取り組む課題 :: NIGOを紹介する抜粋文では、彼のキャリアの過程が何の連続だったと述べられていますか。挙げられているものをすべて書き出してください。

抜粋文 ::
....
裏原宿から世界へ羽ばたいた創造者|デザイナー NIGO®(本名:長尾智明)

裏原宿から世界へ羽ばたいた創造者|デザイナー NIGO®(本名:長尾智明)

 

NIGO—裏原宿から世界へ羽ばたいた創造者

 

NIGO—裏原宿から世界へ羽ばたいた創造者

 

NIGO®(本名:長尾智明)は、日本のファッションとストリートカルチャーの歴史において、比類なき影響力を持つ創造者としてその名を刻んでいます。彼は、1990年代の裏原宿という狭いコミュニティからキャリアをスタートさせ、自ら設立したブランド「A BATHING APE®(ア ベイシング エイプ®)」を世界的現象へと押し上げました。その過程は、単なる成功物語ではなく、クリエイターとしての深い苦悩、経営者としての重圧、そして自己のアイデンティティを再定義する勇気ある決断の連続でした。
....
提供資料 ::
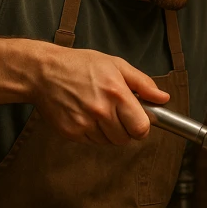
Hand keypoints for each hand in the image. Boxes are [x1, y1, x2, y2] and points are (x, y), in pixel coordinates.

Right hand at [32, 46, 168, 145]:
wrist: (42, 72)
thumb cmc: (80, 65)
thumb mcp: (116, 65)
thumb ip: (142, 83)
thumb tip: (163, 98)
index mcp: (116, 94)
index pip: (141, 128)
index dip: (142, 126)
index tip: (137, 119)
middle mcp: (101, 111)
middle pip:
....
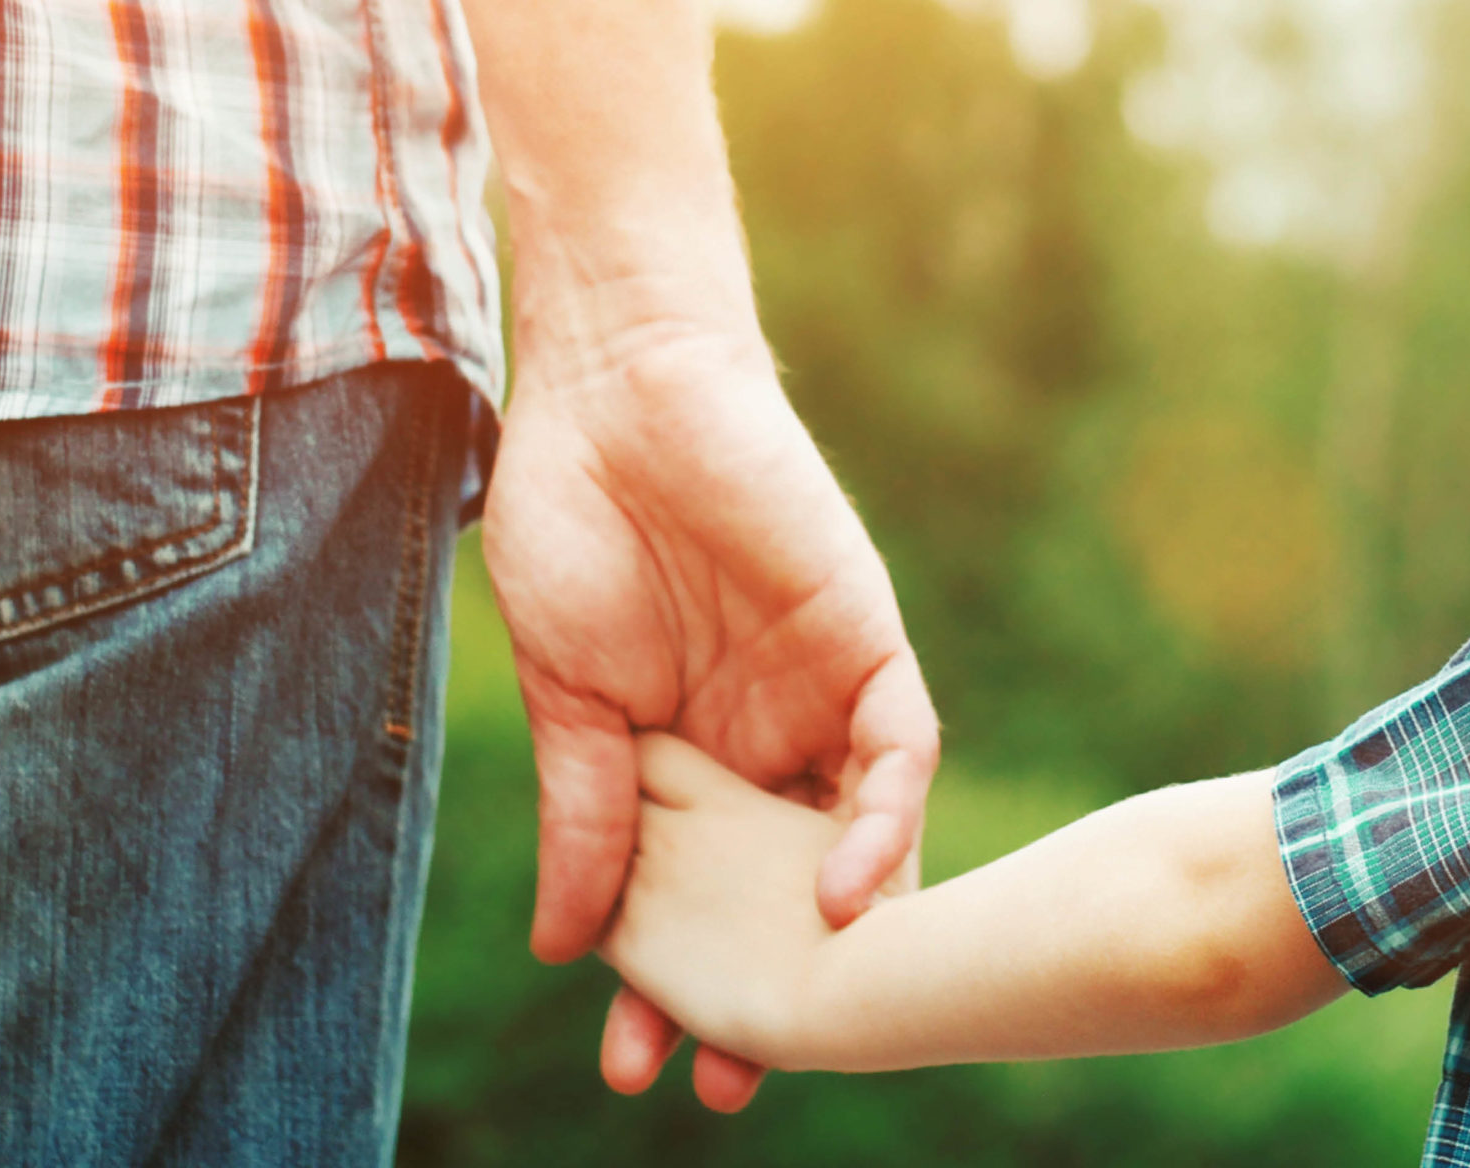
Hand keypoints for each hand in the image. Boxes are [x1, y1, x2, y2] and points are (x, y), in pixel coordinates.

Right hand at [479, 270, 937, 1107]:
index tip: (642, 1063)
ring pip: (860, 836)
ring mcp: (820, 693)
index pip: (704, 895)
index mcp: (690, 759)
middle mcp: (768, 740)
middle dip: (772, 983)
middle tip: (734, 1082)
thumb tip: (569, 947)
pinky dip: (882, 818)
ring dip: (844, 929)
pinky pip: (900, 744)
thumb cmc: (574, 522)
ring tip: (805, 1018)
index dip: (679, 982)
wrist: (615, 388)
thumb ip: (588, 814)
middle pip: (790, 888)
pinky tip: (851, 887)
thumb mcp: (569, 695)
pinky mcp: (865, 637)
....
解答欄 ::
クリエイターとしての深い苦悩
経営者としての重圧
自己のアイデンティティを再定義する勇気ある決断